Tutto come previsto all’Eurovision 2026: chi entra Papa, esce cardinale
di Laura Ruzzante
Cala il sipario sulla settantesima edizione dell’Eurovision Song Contest, un baraccone che quest’anno ha fuso geopolitica, rancori transfrontalieri e miracoli acustici. Partiamo dalle buone notizie: le canzoni sono state eseguite decisamente meglio rispetto alle semifinali. Nessun dramma, nessuna ecatombe melodica; i beagle dei vicini sono ufficialmente salvi e hanno potuto godersi la serata in santa pace. Ma per il resto, si è applicata la più classica delle regole vaticane: chi entra Papa, esce cardinale.
============================================================
» ESERCIZI DA SVOLGERE
(1) Secondo l'articolo sull'Eurovision 2026, quale edizione dell'Eurovision Song Contest si è appena chiusa?
(2) Cita dall'articolo sull'Eurovision 2026 il tratto che comincia con "Tutto come previsto" e prosegue fino a "Papa, esce cardinale.".
============================================================
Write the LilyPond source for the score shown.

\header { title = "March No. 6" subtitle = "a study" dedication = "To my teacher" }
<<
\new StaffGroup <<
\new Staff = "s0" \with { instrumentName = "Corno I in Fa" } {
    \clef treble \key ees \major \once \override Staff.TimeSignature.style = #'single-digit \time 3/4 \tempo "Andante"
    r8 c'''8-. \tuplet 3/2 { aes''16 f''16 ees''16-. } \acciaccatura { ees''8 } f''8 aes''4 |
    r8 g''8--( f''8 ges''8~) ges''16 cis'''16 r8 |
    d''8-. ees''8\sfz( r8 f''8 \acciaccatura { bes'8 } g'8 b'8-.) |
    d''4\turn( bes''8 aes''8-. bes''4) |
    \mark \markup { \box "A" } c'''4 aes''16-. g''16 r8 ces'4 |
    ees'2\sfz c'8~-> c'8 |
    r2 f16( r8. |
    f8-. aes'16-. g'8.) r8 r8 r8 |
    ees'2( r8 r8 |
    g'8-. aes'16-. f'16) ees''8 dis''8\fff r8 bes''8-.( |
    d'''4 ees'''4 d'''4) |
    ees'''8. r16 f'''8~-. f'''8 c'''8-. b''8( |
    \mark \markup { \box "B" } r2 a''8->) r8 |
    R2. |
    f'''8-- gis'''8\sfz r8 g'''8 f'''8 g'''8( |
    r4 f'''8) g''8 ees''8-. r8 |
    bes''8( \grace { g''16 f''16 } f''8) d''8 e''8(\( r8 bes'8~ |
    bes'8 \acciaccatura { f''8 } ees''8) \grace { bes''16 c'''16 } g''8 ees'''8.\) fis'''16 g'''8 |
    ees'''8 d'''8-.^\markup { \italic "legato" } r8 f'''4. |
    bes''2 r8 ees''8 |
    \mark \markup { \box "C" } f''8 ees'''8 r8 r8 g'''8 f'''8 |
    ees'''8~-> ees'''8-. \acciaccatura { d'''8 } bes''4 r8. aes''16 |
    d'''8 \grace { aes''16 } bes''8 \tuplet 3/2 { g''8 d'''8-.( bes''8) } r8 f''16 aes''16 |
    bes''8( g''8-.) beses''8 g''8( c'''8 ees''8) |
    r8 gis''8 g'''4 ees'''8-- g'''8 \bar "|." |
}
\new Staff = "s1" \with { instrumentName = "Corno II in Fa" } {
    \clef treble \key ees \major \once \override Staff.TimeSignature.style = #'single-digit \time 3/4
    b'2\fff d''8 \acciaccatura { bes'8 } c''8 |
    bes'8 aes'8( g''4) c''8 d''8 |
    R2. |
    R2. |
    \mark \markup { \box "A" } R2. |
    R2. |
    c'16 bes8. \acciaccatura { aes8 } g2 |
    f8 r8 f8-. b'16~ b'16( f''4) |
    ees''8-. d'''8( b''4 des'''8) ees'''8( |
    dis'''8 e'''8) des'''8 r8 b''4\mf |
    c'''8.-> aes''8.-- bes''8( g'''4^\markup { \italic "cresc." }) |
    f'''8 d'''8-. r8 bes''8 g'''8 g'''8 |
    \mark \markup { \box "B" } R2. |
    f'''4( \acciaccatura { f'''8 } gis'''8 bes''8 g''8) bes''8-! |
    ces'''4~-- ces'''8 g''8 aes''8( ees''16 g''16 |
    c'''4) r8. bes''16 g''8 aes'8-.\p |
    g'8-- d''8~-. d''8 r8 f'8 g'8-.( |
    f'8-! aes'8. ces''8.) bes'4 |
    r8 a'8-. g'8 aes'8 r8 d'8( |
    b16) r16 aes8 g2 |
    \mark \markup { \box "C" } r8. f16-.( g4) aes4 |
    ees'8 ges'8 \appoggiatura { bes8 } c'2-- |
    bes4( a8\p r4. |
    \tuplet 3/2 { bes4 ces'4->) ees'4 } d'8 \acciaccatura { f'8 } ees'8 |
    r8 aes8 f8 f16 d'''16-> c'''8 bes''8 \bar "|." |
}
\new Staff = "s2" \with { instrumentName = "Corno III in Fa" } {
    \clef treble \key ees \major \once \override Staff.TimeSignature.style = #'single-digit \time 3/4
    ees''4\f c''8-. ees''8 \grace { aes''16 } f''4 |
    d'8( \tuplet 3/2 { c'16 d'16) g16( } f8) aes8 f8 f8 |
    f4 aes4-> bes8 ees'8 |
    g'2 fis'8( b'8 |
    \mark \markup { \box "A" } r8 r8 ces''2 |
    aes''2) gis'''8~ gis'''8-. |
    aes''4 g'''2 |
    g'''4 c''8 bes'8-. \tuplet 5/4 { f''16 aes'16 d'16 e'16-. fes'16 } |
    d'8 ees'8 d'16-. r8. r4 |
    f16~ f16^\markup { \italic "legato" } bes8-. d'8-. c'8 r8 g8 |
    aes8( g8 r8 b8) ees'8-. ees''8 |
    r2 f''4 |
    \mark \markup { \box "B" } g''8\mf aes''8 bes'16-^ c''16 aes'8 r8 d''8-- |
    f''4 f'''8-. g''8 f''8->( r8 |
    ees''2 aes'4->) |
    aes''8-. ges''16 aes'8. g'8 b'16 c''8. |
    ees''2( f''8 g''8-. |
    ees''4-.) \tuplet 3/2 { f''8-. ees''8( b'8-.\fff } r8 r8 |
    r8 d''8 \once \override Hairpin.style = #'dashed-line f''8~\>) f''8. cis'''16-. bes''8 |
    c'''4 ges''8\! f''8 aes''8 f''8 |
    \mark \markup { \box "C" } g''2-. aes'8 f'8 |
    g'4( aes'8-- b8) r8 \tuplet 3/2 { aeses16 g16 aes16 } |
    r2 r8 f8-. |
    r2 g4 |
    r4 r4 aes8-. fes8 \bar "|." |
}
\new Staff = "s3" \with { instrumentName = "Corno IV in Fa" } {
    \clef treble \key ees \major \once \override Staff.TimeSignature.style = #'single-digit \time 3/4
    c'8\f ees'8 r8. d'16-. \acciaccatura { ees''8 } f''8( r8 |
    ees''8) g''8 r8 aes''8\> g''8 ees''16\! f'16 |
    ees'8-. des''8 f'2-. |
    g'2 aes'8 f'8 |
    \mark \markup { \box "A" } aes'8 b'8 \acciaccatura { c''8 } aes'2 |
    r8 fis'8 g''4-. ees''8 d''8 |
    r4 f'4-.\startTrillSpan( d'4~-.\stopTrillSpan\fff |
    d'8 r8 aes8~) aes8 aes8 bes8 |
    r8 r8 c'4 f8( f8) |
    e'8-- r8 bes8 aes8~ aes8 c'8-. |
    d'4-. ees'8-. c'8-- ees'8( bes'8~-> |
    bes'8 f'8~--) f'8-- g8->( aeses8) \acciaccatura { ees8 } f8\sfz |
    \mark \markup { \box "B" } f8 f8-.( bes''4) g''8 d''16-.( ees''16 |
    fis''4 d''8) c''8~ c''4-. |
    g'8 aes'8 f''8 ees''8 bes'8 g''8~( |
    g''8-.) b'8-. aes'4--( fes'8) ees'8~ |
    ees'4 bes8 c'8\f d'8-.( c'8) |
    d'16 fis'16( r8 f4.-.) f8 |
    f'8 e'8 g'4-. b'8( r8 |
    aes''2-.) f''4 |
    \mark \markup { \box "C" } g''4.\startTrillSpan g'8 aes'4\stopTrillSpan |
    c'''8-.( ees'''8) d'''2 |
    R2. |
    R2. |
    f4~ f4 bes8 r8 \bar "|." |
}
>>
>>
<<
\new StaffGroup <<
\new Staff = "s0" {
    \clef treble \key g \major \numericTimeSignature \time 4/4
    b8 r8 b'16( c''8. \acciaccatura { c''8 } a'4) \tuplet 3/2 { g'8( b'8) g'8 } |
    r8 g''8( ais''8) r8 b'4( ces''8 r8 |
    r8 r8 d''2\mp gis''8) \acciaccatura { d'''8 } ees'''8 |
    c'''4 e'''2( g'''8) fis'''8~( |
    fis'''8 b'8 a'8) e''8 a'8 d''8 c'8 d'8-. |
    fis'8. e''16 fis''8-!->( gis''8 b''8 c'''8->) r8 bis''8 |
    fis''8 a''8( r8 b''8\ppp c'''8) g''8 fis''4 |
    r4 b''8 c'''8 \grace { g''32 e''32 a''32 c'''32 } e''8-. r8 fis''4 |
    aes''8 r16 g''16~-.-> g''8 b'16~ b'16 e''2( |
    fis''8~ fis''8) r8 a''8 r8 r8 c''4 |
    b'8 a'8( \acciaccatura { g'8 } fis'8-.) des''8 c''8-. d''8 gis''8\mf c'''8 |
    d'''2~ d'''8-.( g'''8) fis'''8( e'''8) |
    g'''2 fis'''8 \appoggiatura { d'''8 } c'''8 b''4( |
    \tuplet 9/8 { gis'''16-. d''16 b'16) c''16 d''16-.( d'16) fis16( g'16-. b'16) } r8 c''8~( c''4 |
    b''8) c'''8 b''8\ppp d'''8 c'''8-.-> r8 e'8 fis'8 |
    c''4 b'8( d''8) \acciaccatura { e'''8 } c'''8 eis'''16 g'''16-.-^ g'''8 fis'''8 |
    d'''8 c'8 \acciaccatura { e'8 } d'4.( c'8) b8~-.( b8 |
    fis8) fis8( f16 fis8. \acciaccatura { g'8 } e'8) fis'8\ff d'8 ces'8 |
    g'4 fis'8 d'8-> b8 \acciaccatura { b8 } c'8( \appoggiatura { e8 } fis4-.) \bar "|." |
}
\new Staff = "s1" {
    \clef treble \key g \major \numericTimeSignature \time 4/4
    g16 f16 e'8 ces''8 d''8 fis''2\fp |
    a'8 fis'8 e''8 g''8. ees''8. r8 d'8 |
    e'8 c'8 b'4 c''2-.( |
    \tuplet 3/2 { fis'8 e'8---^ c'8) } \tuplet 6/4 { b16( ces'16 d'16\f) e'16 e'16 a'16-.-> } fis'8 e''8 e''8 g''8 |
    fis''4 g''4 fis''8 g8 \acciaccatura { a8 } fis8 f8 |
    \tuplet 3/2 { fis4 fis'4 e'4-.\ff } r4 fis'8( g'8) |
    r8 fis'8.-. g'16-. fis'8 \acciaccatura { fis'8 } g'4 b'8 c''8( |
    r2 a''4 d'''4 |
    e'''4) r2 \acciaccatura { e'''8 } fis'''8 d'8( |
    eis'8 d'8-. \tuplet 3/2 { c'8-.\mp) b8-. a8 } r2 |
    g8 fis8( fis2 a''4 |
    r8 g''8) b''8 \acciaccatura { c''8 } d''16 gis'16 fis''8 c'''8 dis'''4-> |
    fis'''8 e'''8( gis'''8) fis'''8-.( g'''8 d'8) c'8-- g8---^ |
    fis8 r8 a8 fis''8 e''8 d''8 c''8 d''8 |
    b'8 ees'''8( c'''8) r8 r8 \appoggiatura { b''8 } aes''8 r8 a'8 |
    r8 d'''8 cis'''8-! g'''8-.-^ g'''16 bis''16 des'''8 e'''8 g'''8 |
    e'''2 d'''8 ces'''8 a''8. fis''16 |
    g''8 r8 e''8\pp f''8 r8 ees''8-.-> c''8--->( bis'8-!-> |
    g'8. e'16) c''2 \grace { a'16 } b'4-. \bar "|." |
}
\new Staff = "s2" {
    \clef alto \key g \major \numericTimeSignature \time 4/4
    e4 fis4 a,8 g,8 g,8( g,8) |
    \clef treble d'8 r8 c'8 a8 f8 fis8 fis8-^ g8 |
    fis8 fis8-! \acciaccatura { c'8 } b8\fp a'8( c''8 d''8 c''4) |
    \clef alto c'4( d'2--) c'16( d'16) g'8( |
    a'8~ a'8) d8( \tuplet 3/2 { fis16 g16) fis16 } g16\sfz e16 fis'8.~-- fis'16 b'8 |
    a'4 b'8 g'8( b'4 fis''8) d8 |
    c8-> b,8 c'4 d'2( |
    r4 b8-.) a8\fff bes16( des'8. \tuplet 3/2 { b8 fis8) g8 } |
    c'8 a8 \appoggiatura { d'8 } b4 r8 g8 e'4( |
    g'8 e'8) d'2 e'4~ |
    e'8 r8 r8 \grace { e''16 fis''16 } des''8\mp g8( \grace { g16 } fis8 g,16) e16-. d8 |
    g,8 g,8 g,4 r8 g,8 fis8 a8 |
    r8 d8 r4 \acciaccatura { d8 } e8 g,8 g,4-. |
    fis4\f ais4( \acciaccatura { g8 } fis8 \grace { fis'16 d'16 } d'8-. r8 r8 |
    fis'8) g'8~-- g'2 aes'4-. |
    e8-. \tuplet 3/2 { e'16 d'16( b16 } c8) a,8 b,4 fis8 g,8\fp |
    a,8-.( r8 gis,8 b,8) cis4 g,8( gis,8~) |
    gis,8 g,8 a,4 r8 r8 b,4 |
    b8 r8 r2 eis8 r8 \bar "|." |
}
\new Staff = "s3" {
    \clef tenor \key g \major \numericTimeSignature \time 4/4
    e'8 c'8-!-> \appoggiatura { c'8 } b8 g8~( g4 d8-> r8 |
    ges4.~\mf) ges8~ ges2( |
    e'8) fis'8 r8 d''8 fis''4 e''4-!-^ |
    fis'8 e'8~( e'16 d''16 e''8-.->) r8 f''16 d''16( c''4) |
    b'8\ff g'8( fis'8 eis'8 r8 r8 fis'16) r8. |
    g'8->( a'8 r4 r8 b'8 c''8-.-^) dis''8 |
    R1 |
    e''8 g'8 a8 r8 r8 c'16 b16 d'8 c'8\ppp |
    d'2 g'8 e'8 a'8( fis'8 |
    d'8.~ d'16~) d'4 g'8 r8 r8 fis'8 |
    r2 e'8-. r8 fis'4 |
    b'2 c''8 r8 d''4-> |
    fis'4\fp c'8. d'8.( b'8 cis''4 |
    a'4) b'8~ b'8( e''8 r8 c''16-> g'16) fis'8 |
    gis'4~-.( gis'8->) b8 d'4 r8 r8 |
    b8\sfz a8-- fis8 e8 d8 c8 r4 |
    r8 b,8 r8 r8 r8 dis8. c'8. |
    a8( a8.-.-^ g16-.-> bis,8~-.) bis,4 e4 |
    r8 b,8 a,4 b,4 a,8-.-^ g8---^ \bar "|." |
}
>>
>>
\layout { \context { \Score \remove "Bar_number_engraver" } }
============================================================
» RISULTATI PER ESERCIZIO
(1) La settantesima edizione.

(2)
Tutto come previsto all’Eurovision 2026: chi entra Papa, esce cardinale
di Laura Ruzzante
Cala il sipario sulla settantesima edizione dell’Eurovision Song Contest, un baraccone che quest’anno ha fuso geopolitica, rancori transfrontalieri e miracoli acustici. Partiamo dalle buone notizie: le canzoni sono state eseguite decisamente meglio rispetto alle semifinali. Nessun dramma, nessuna ecatombe melodica; i beagle dei vicini sono ufficialmente salvi e hanno potuto godersi la serata in santa pace. Ma per il resto, si è applicata la più classica delle regole vaticane: chi entra Papa, esce cardinale.